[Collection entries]
--- START ---

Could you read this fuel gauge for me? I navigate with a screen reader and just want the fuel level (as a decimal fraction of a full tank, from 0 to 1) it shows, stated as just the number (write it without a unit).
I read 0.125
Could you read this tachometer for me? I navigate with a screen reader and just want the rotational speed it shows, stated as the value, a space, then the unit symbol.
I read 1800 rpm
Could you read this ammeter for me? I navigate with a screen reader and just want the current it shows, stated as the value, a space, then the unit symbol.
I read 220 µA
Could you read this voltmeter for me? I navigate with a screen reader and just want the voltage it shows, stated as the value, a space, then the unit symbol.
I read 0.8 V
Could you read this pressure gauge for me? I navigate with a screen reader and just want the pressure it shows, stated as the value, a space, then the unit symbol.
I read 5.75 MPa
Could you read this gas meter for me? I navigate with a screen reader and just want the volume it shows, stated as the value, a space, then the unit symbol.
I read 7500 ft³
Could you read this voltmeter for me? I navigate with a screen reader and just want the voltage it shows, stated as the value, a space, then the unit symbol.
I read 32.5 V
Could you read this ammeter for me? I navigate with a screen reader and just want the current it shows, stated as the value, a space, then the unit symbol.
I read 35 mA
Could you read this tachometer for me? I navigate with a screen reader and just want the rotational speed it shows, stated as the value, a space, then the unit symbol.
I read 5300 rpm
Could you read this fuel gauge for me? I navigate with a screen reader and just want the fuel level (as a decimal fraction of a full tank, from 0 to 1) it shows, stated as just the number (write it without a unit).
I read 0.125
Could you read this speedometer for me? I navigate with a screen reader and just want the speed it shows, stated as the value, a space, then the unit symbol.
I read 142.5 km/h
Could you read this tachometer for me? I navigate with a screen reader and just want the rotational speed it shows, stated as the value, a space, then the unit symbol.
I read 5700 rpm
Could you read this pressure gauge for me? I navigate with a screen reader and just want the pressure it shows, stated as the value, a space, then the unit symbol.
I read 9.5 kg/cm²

--- END ---

> [Exercise]: Reproduce all of the entries above verbatim, line for line and in their original order.

> [Expected output]:
Could you read this fuel gauge for me? I navigate with a screen reader and just want the fuel level (as a decimal fraction of a full tank, from 0 to 1) it shows, stated as just the number (write it without a unit).
I read 0.125
Could you read this tachometer for me? I navigate with a screen reader and just want the rotational speed it shows, stated as the value, a space, then the unit symbol.
I read 1800 rpm
Could you read this ammeter for me? I navigate with a screen reader and just want the current it shows, stated as the value, a space, then the unit symbol.
I read 220 µA
Could you read this voltmeter for me? I navigate with a screen reader and just want the voltage it shows, stated as the value, a space, then the unit symbol.
I read 0.8 V
Could you read this pressure gauge for me? I navigate with a screen reader and just want the pressure it shows, stated as the value, a space, then the unit symbol.
I read 5.75 MPa
Could you read this gas meter for me? I navigate with a screen reader and just want the volume it shows, stated as the value, a space, then the unit symbol.
I read 7500 ft³
Could you read this voltmeter for me? I navigate with a screen reader and just want the voltage it shows, stated as the value, a space, then the unit symbol.
I read 32.5 V
Could you read this ammeter for me? I navigate with a screen reader and just want the current it shows, stated as the value, a space, then the unit symbol.
I read 35 mA
Could you read this tachometer for me? I navigate with a screen reader and just want the rotational speed it shows, stated as the value, a space, then the unit symbol.
I read 5300 rpm
Could you read this fuel gauge for me? I navigate with a screen reader and just want the fuel level (as a decimal fraction of a full tank, from 0 to 1) it shows, stated as just the number (write it without a unit).
I read 0.125
Could you read this speedometer for me? I navigate with a screen reader and just want the speed it shows, stated as the value, a space, then the unit symbol.
I read 142.5 km/h
Could you read this tachometer for me? I navigate with a screen reader and just want the rotational speed it shows, stated as the value, a space, then the unit symbol.
I read 5700 rpm
Could you read this pressure gauge for me? I navigate with a screen reader and just want the pressure it shows, stated as the value, a space, then the unit symbol.
I read 9.5 kg/cm²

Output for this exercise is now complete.